Pendekatan ini secara teoretis dianggap paling ideal saat ini. Setiap Tesla yang terjual menjadi pengumpul data potensial, melatih sistem AI secara masif melalui pembaruan perangkat lunak jarak jauh, sebuah keunggulan yang tidak dimiliki pesaing dengan perangkat keras yang lebih mahal dan kompleks.
Di sisi lain, para pesaing seperti Waymo, yang juga telah sukses mengoperasikan layanan taksi otonom di area tertentu, menganggap pendekatan Tesla terlalu berisiko. Waymo menggunakan kombinasi LiDAR, radar, dan kamera untuk menciptakan peta 3D lingkungan sekitar yang sangat detail dan berlapis. LiDAR menggunakan laser untuk mengukur jarak dengan presisi tinggi dan tidak terpengaruh oleh kondisi cahaya, sementara radar dapat menembus hujan lebat, kabut, atau salju, situasi dan kondisi di mana kamera dianggap masih kesulitan bekerja optimal.
Bagi Waymo, kombinasi LiDAR, radar, dan kamera bukanlah hal yang berlebiha, melainkan suatu syarat mutlak untuk menjamin keselamatan. Para kritikus, termasuk ahli seperti Philip Koopman dari Carnegie Mellon University, meragukan apakah kamera saja cukup untuk menangani semua situasi kompleks di jalan raya dan menegaskan bahwa masih ada jalan panjang sebelum teknologi ini dapat diandalkan dan aman untuk digunakan secara luas.

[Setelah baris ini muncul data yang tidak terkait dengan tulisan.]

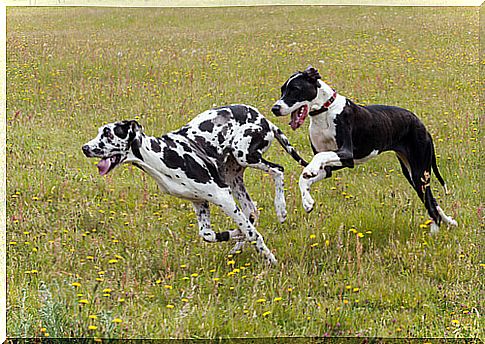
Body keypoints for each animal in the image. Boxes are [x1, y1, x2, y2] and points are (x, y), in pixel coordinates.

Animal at [81, 104, 304, 264]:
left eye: (108, 134)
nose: (85, 148)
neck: (160, 155)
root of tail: (265, 119)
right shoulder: (200, 202)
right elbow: (209, 234)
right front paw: (236, 234)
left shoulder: (222, 196)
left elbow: (252, 234)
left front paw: (270, 258)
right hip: (234, 178)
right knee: (252, 211)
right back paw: (237, 245)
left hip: (245, 156)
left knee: (278, 170)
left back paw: (281, 209)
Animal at [272, 66, 458, 234]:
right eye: (282, 90)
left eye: (295, 89)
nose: (275, 109)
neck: (325, 111)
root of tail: (421, 125)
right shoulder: (330, 168)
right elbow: (304, 178)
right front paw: (307, 202)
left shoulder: (346, 155)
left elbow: (318, 160)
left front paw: (310, 169)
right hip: (412, 174)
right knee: (432, 200)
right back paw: (448, 221)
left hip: (420, 173)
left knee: (431, 206)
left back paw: (434, 233)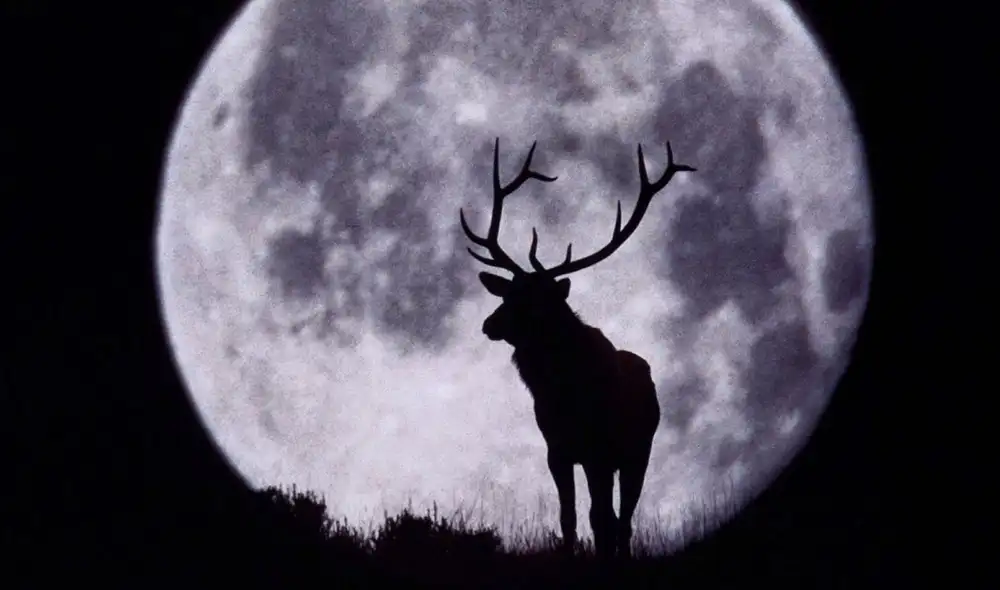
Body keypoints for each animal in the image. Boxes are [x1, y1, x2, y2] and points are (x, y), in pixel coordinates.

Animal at [459, 138, 696, 560]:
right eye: (508, 293)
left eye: (535, 300)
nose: (489, 324)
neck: (564, 392)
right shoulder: (558, 449)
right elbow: (568, 518)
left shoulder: (599, 450)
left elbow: (600, 519)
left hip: (638, 452)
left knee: (623, 519)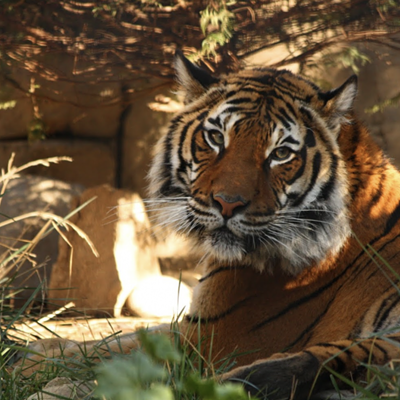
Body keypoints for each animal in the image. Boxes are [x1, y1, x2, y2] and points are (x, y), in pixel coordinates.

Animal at [16, 51, 400, 398]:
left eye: (280, 154)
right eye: (216, 138)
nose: (228, 203)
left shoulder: (204, 341)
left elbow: (105, 353)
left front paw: (24, 364)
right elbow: (109, 338)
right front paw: (32, 347)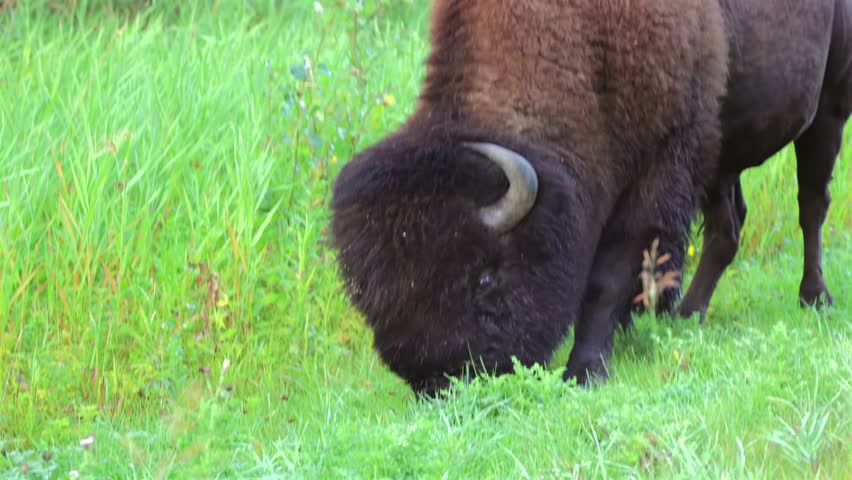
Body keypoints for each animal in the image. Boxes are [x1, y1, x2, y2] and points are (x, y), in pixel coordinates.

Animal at [330, 0, 851, 396]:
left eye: (484, 278)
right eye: (373, 295)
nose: (436, 382)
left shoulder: (656, 168)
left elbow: (608, 276)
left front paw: (585, 372)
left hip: (828, 109)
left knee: (811, 205)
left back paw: (815, 298)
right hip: (722, 152)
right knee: (728, 227)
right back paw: (688, 315)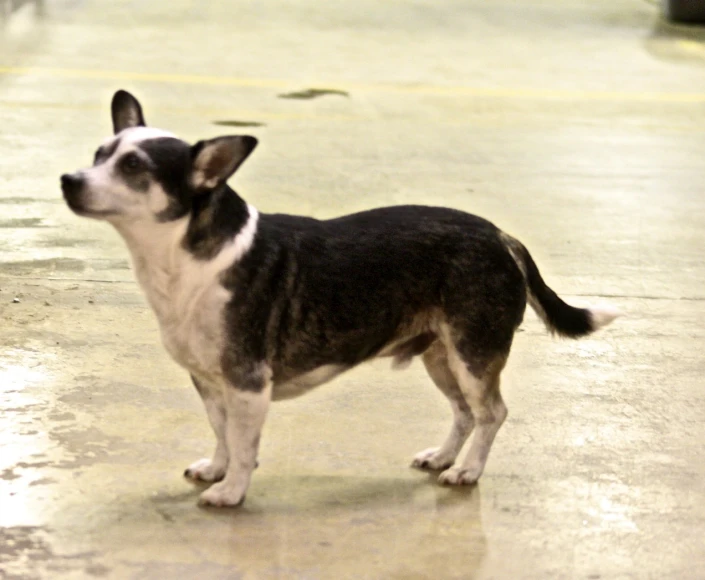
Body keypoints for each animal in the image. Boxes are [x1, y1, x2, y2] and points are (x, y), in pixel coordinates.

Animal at [60, 90, 620, 508]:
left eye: (133, 166)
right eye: (98, 155)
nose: (68, 180)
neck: (183, 259)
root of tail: (501, 235)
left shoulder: (247, 384)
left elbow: (243, 445)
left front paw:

Adopsi LiDAR masih dianggap krusial ke depan
Selain Waymo, ada beberapa perusahaan otomotif dan teknologi terkemuka lainnya yang juga sedang mengembangkan teknologi autonomous driving dengan mengandalkan LiDAR untuk mendukung pemetaan lingkungan dan navigasi yang akurat. Volvo, bekerja sama dengan Luminar, mengintegrasikan LiDAR pada model seperti EX90 untuk meningkatkan keselamatan.
Mercedes-Benz menggunakan LiDAR pada S-Class dan EQS untuk sistem Drive Pilot level 3, sementara Audi menjadi pelopor dengan LiDAR pada A8 untuk Traffic Jam Pilot. Ford, melalui kolaborasi dengan Argo AI, memanfaatkan LiDAR pada model seperti Fusion Hybrid, dan Nissan mengintegrasikannya pada konsep seperti Ariya.
Selain itu, Lucid Motors kuga menggunakan LiDAR dalam sistem DreamDrive pada Lucid Air, dan Rivian menerapkannya untuk mendukung fitur otonom pada R1T dan R1S, baik di jalan raya maupun off-road. General Motors melalui divisi Cruise menggunakan LiDAR untuk taksi otonom Cruise Origin, sementara Chery berkolaborasi dengan Hesai Technology untuk model-model terbaru. Terakhir, raksasa teknologi Tiongkok, Huawei juga berinvestasi pada LiDAR terjangkau untuk mendukung ekosistem kendaraan otonom.
Berbeda dengan pendekatan ini, Tesla memilih pendekat ‘computer vision’ tanpa LiDAR, telah menunjukkan variasi strategi dalam industri. Banyak pihak masih menganggap teknologi LiDAR tetap menjadi kunci untuk akurasi tinggi, meskipun masih ada tantangan, seperti biaya dan kondisi cuaca yang harus terus dioptimalkan.
Tantangan regulasi dan kepercayaan publik
Pengiriman otonom di Texas, meskipun monumental, harus dilihat dalam konteks yang tepat. Ini bukanlah peluncuran fitur untuk semua konsumen, melainkan sebuah uji coba terkontrol yang dirancang untuk membuktikan sebuah konsep kepada publik dan investor. Texas menyediakan panggung yang ideal untuk eksperimen semacam ini.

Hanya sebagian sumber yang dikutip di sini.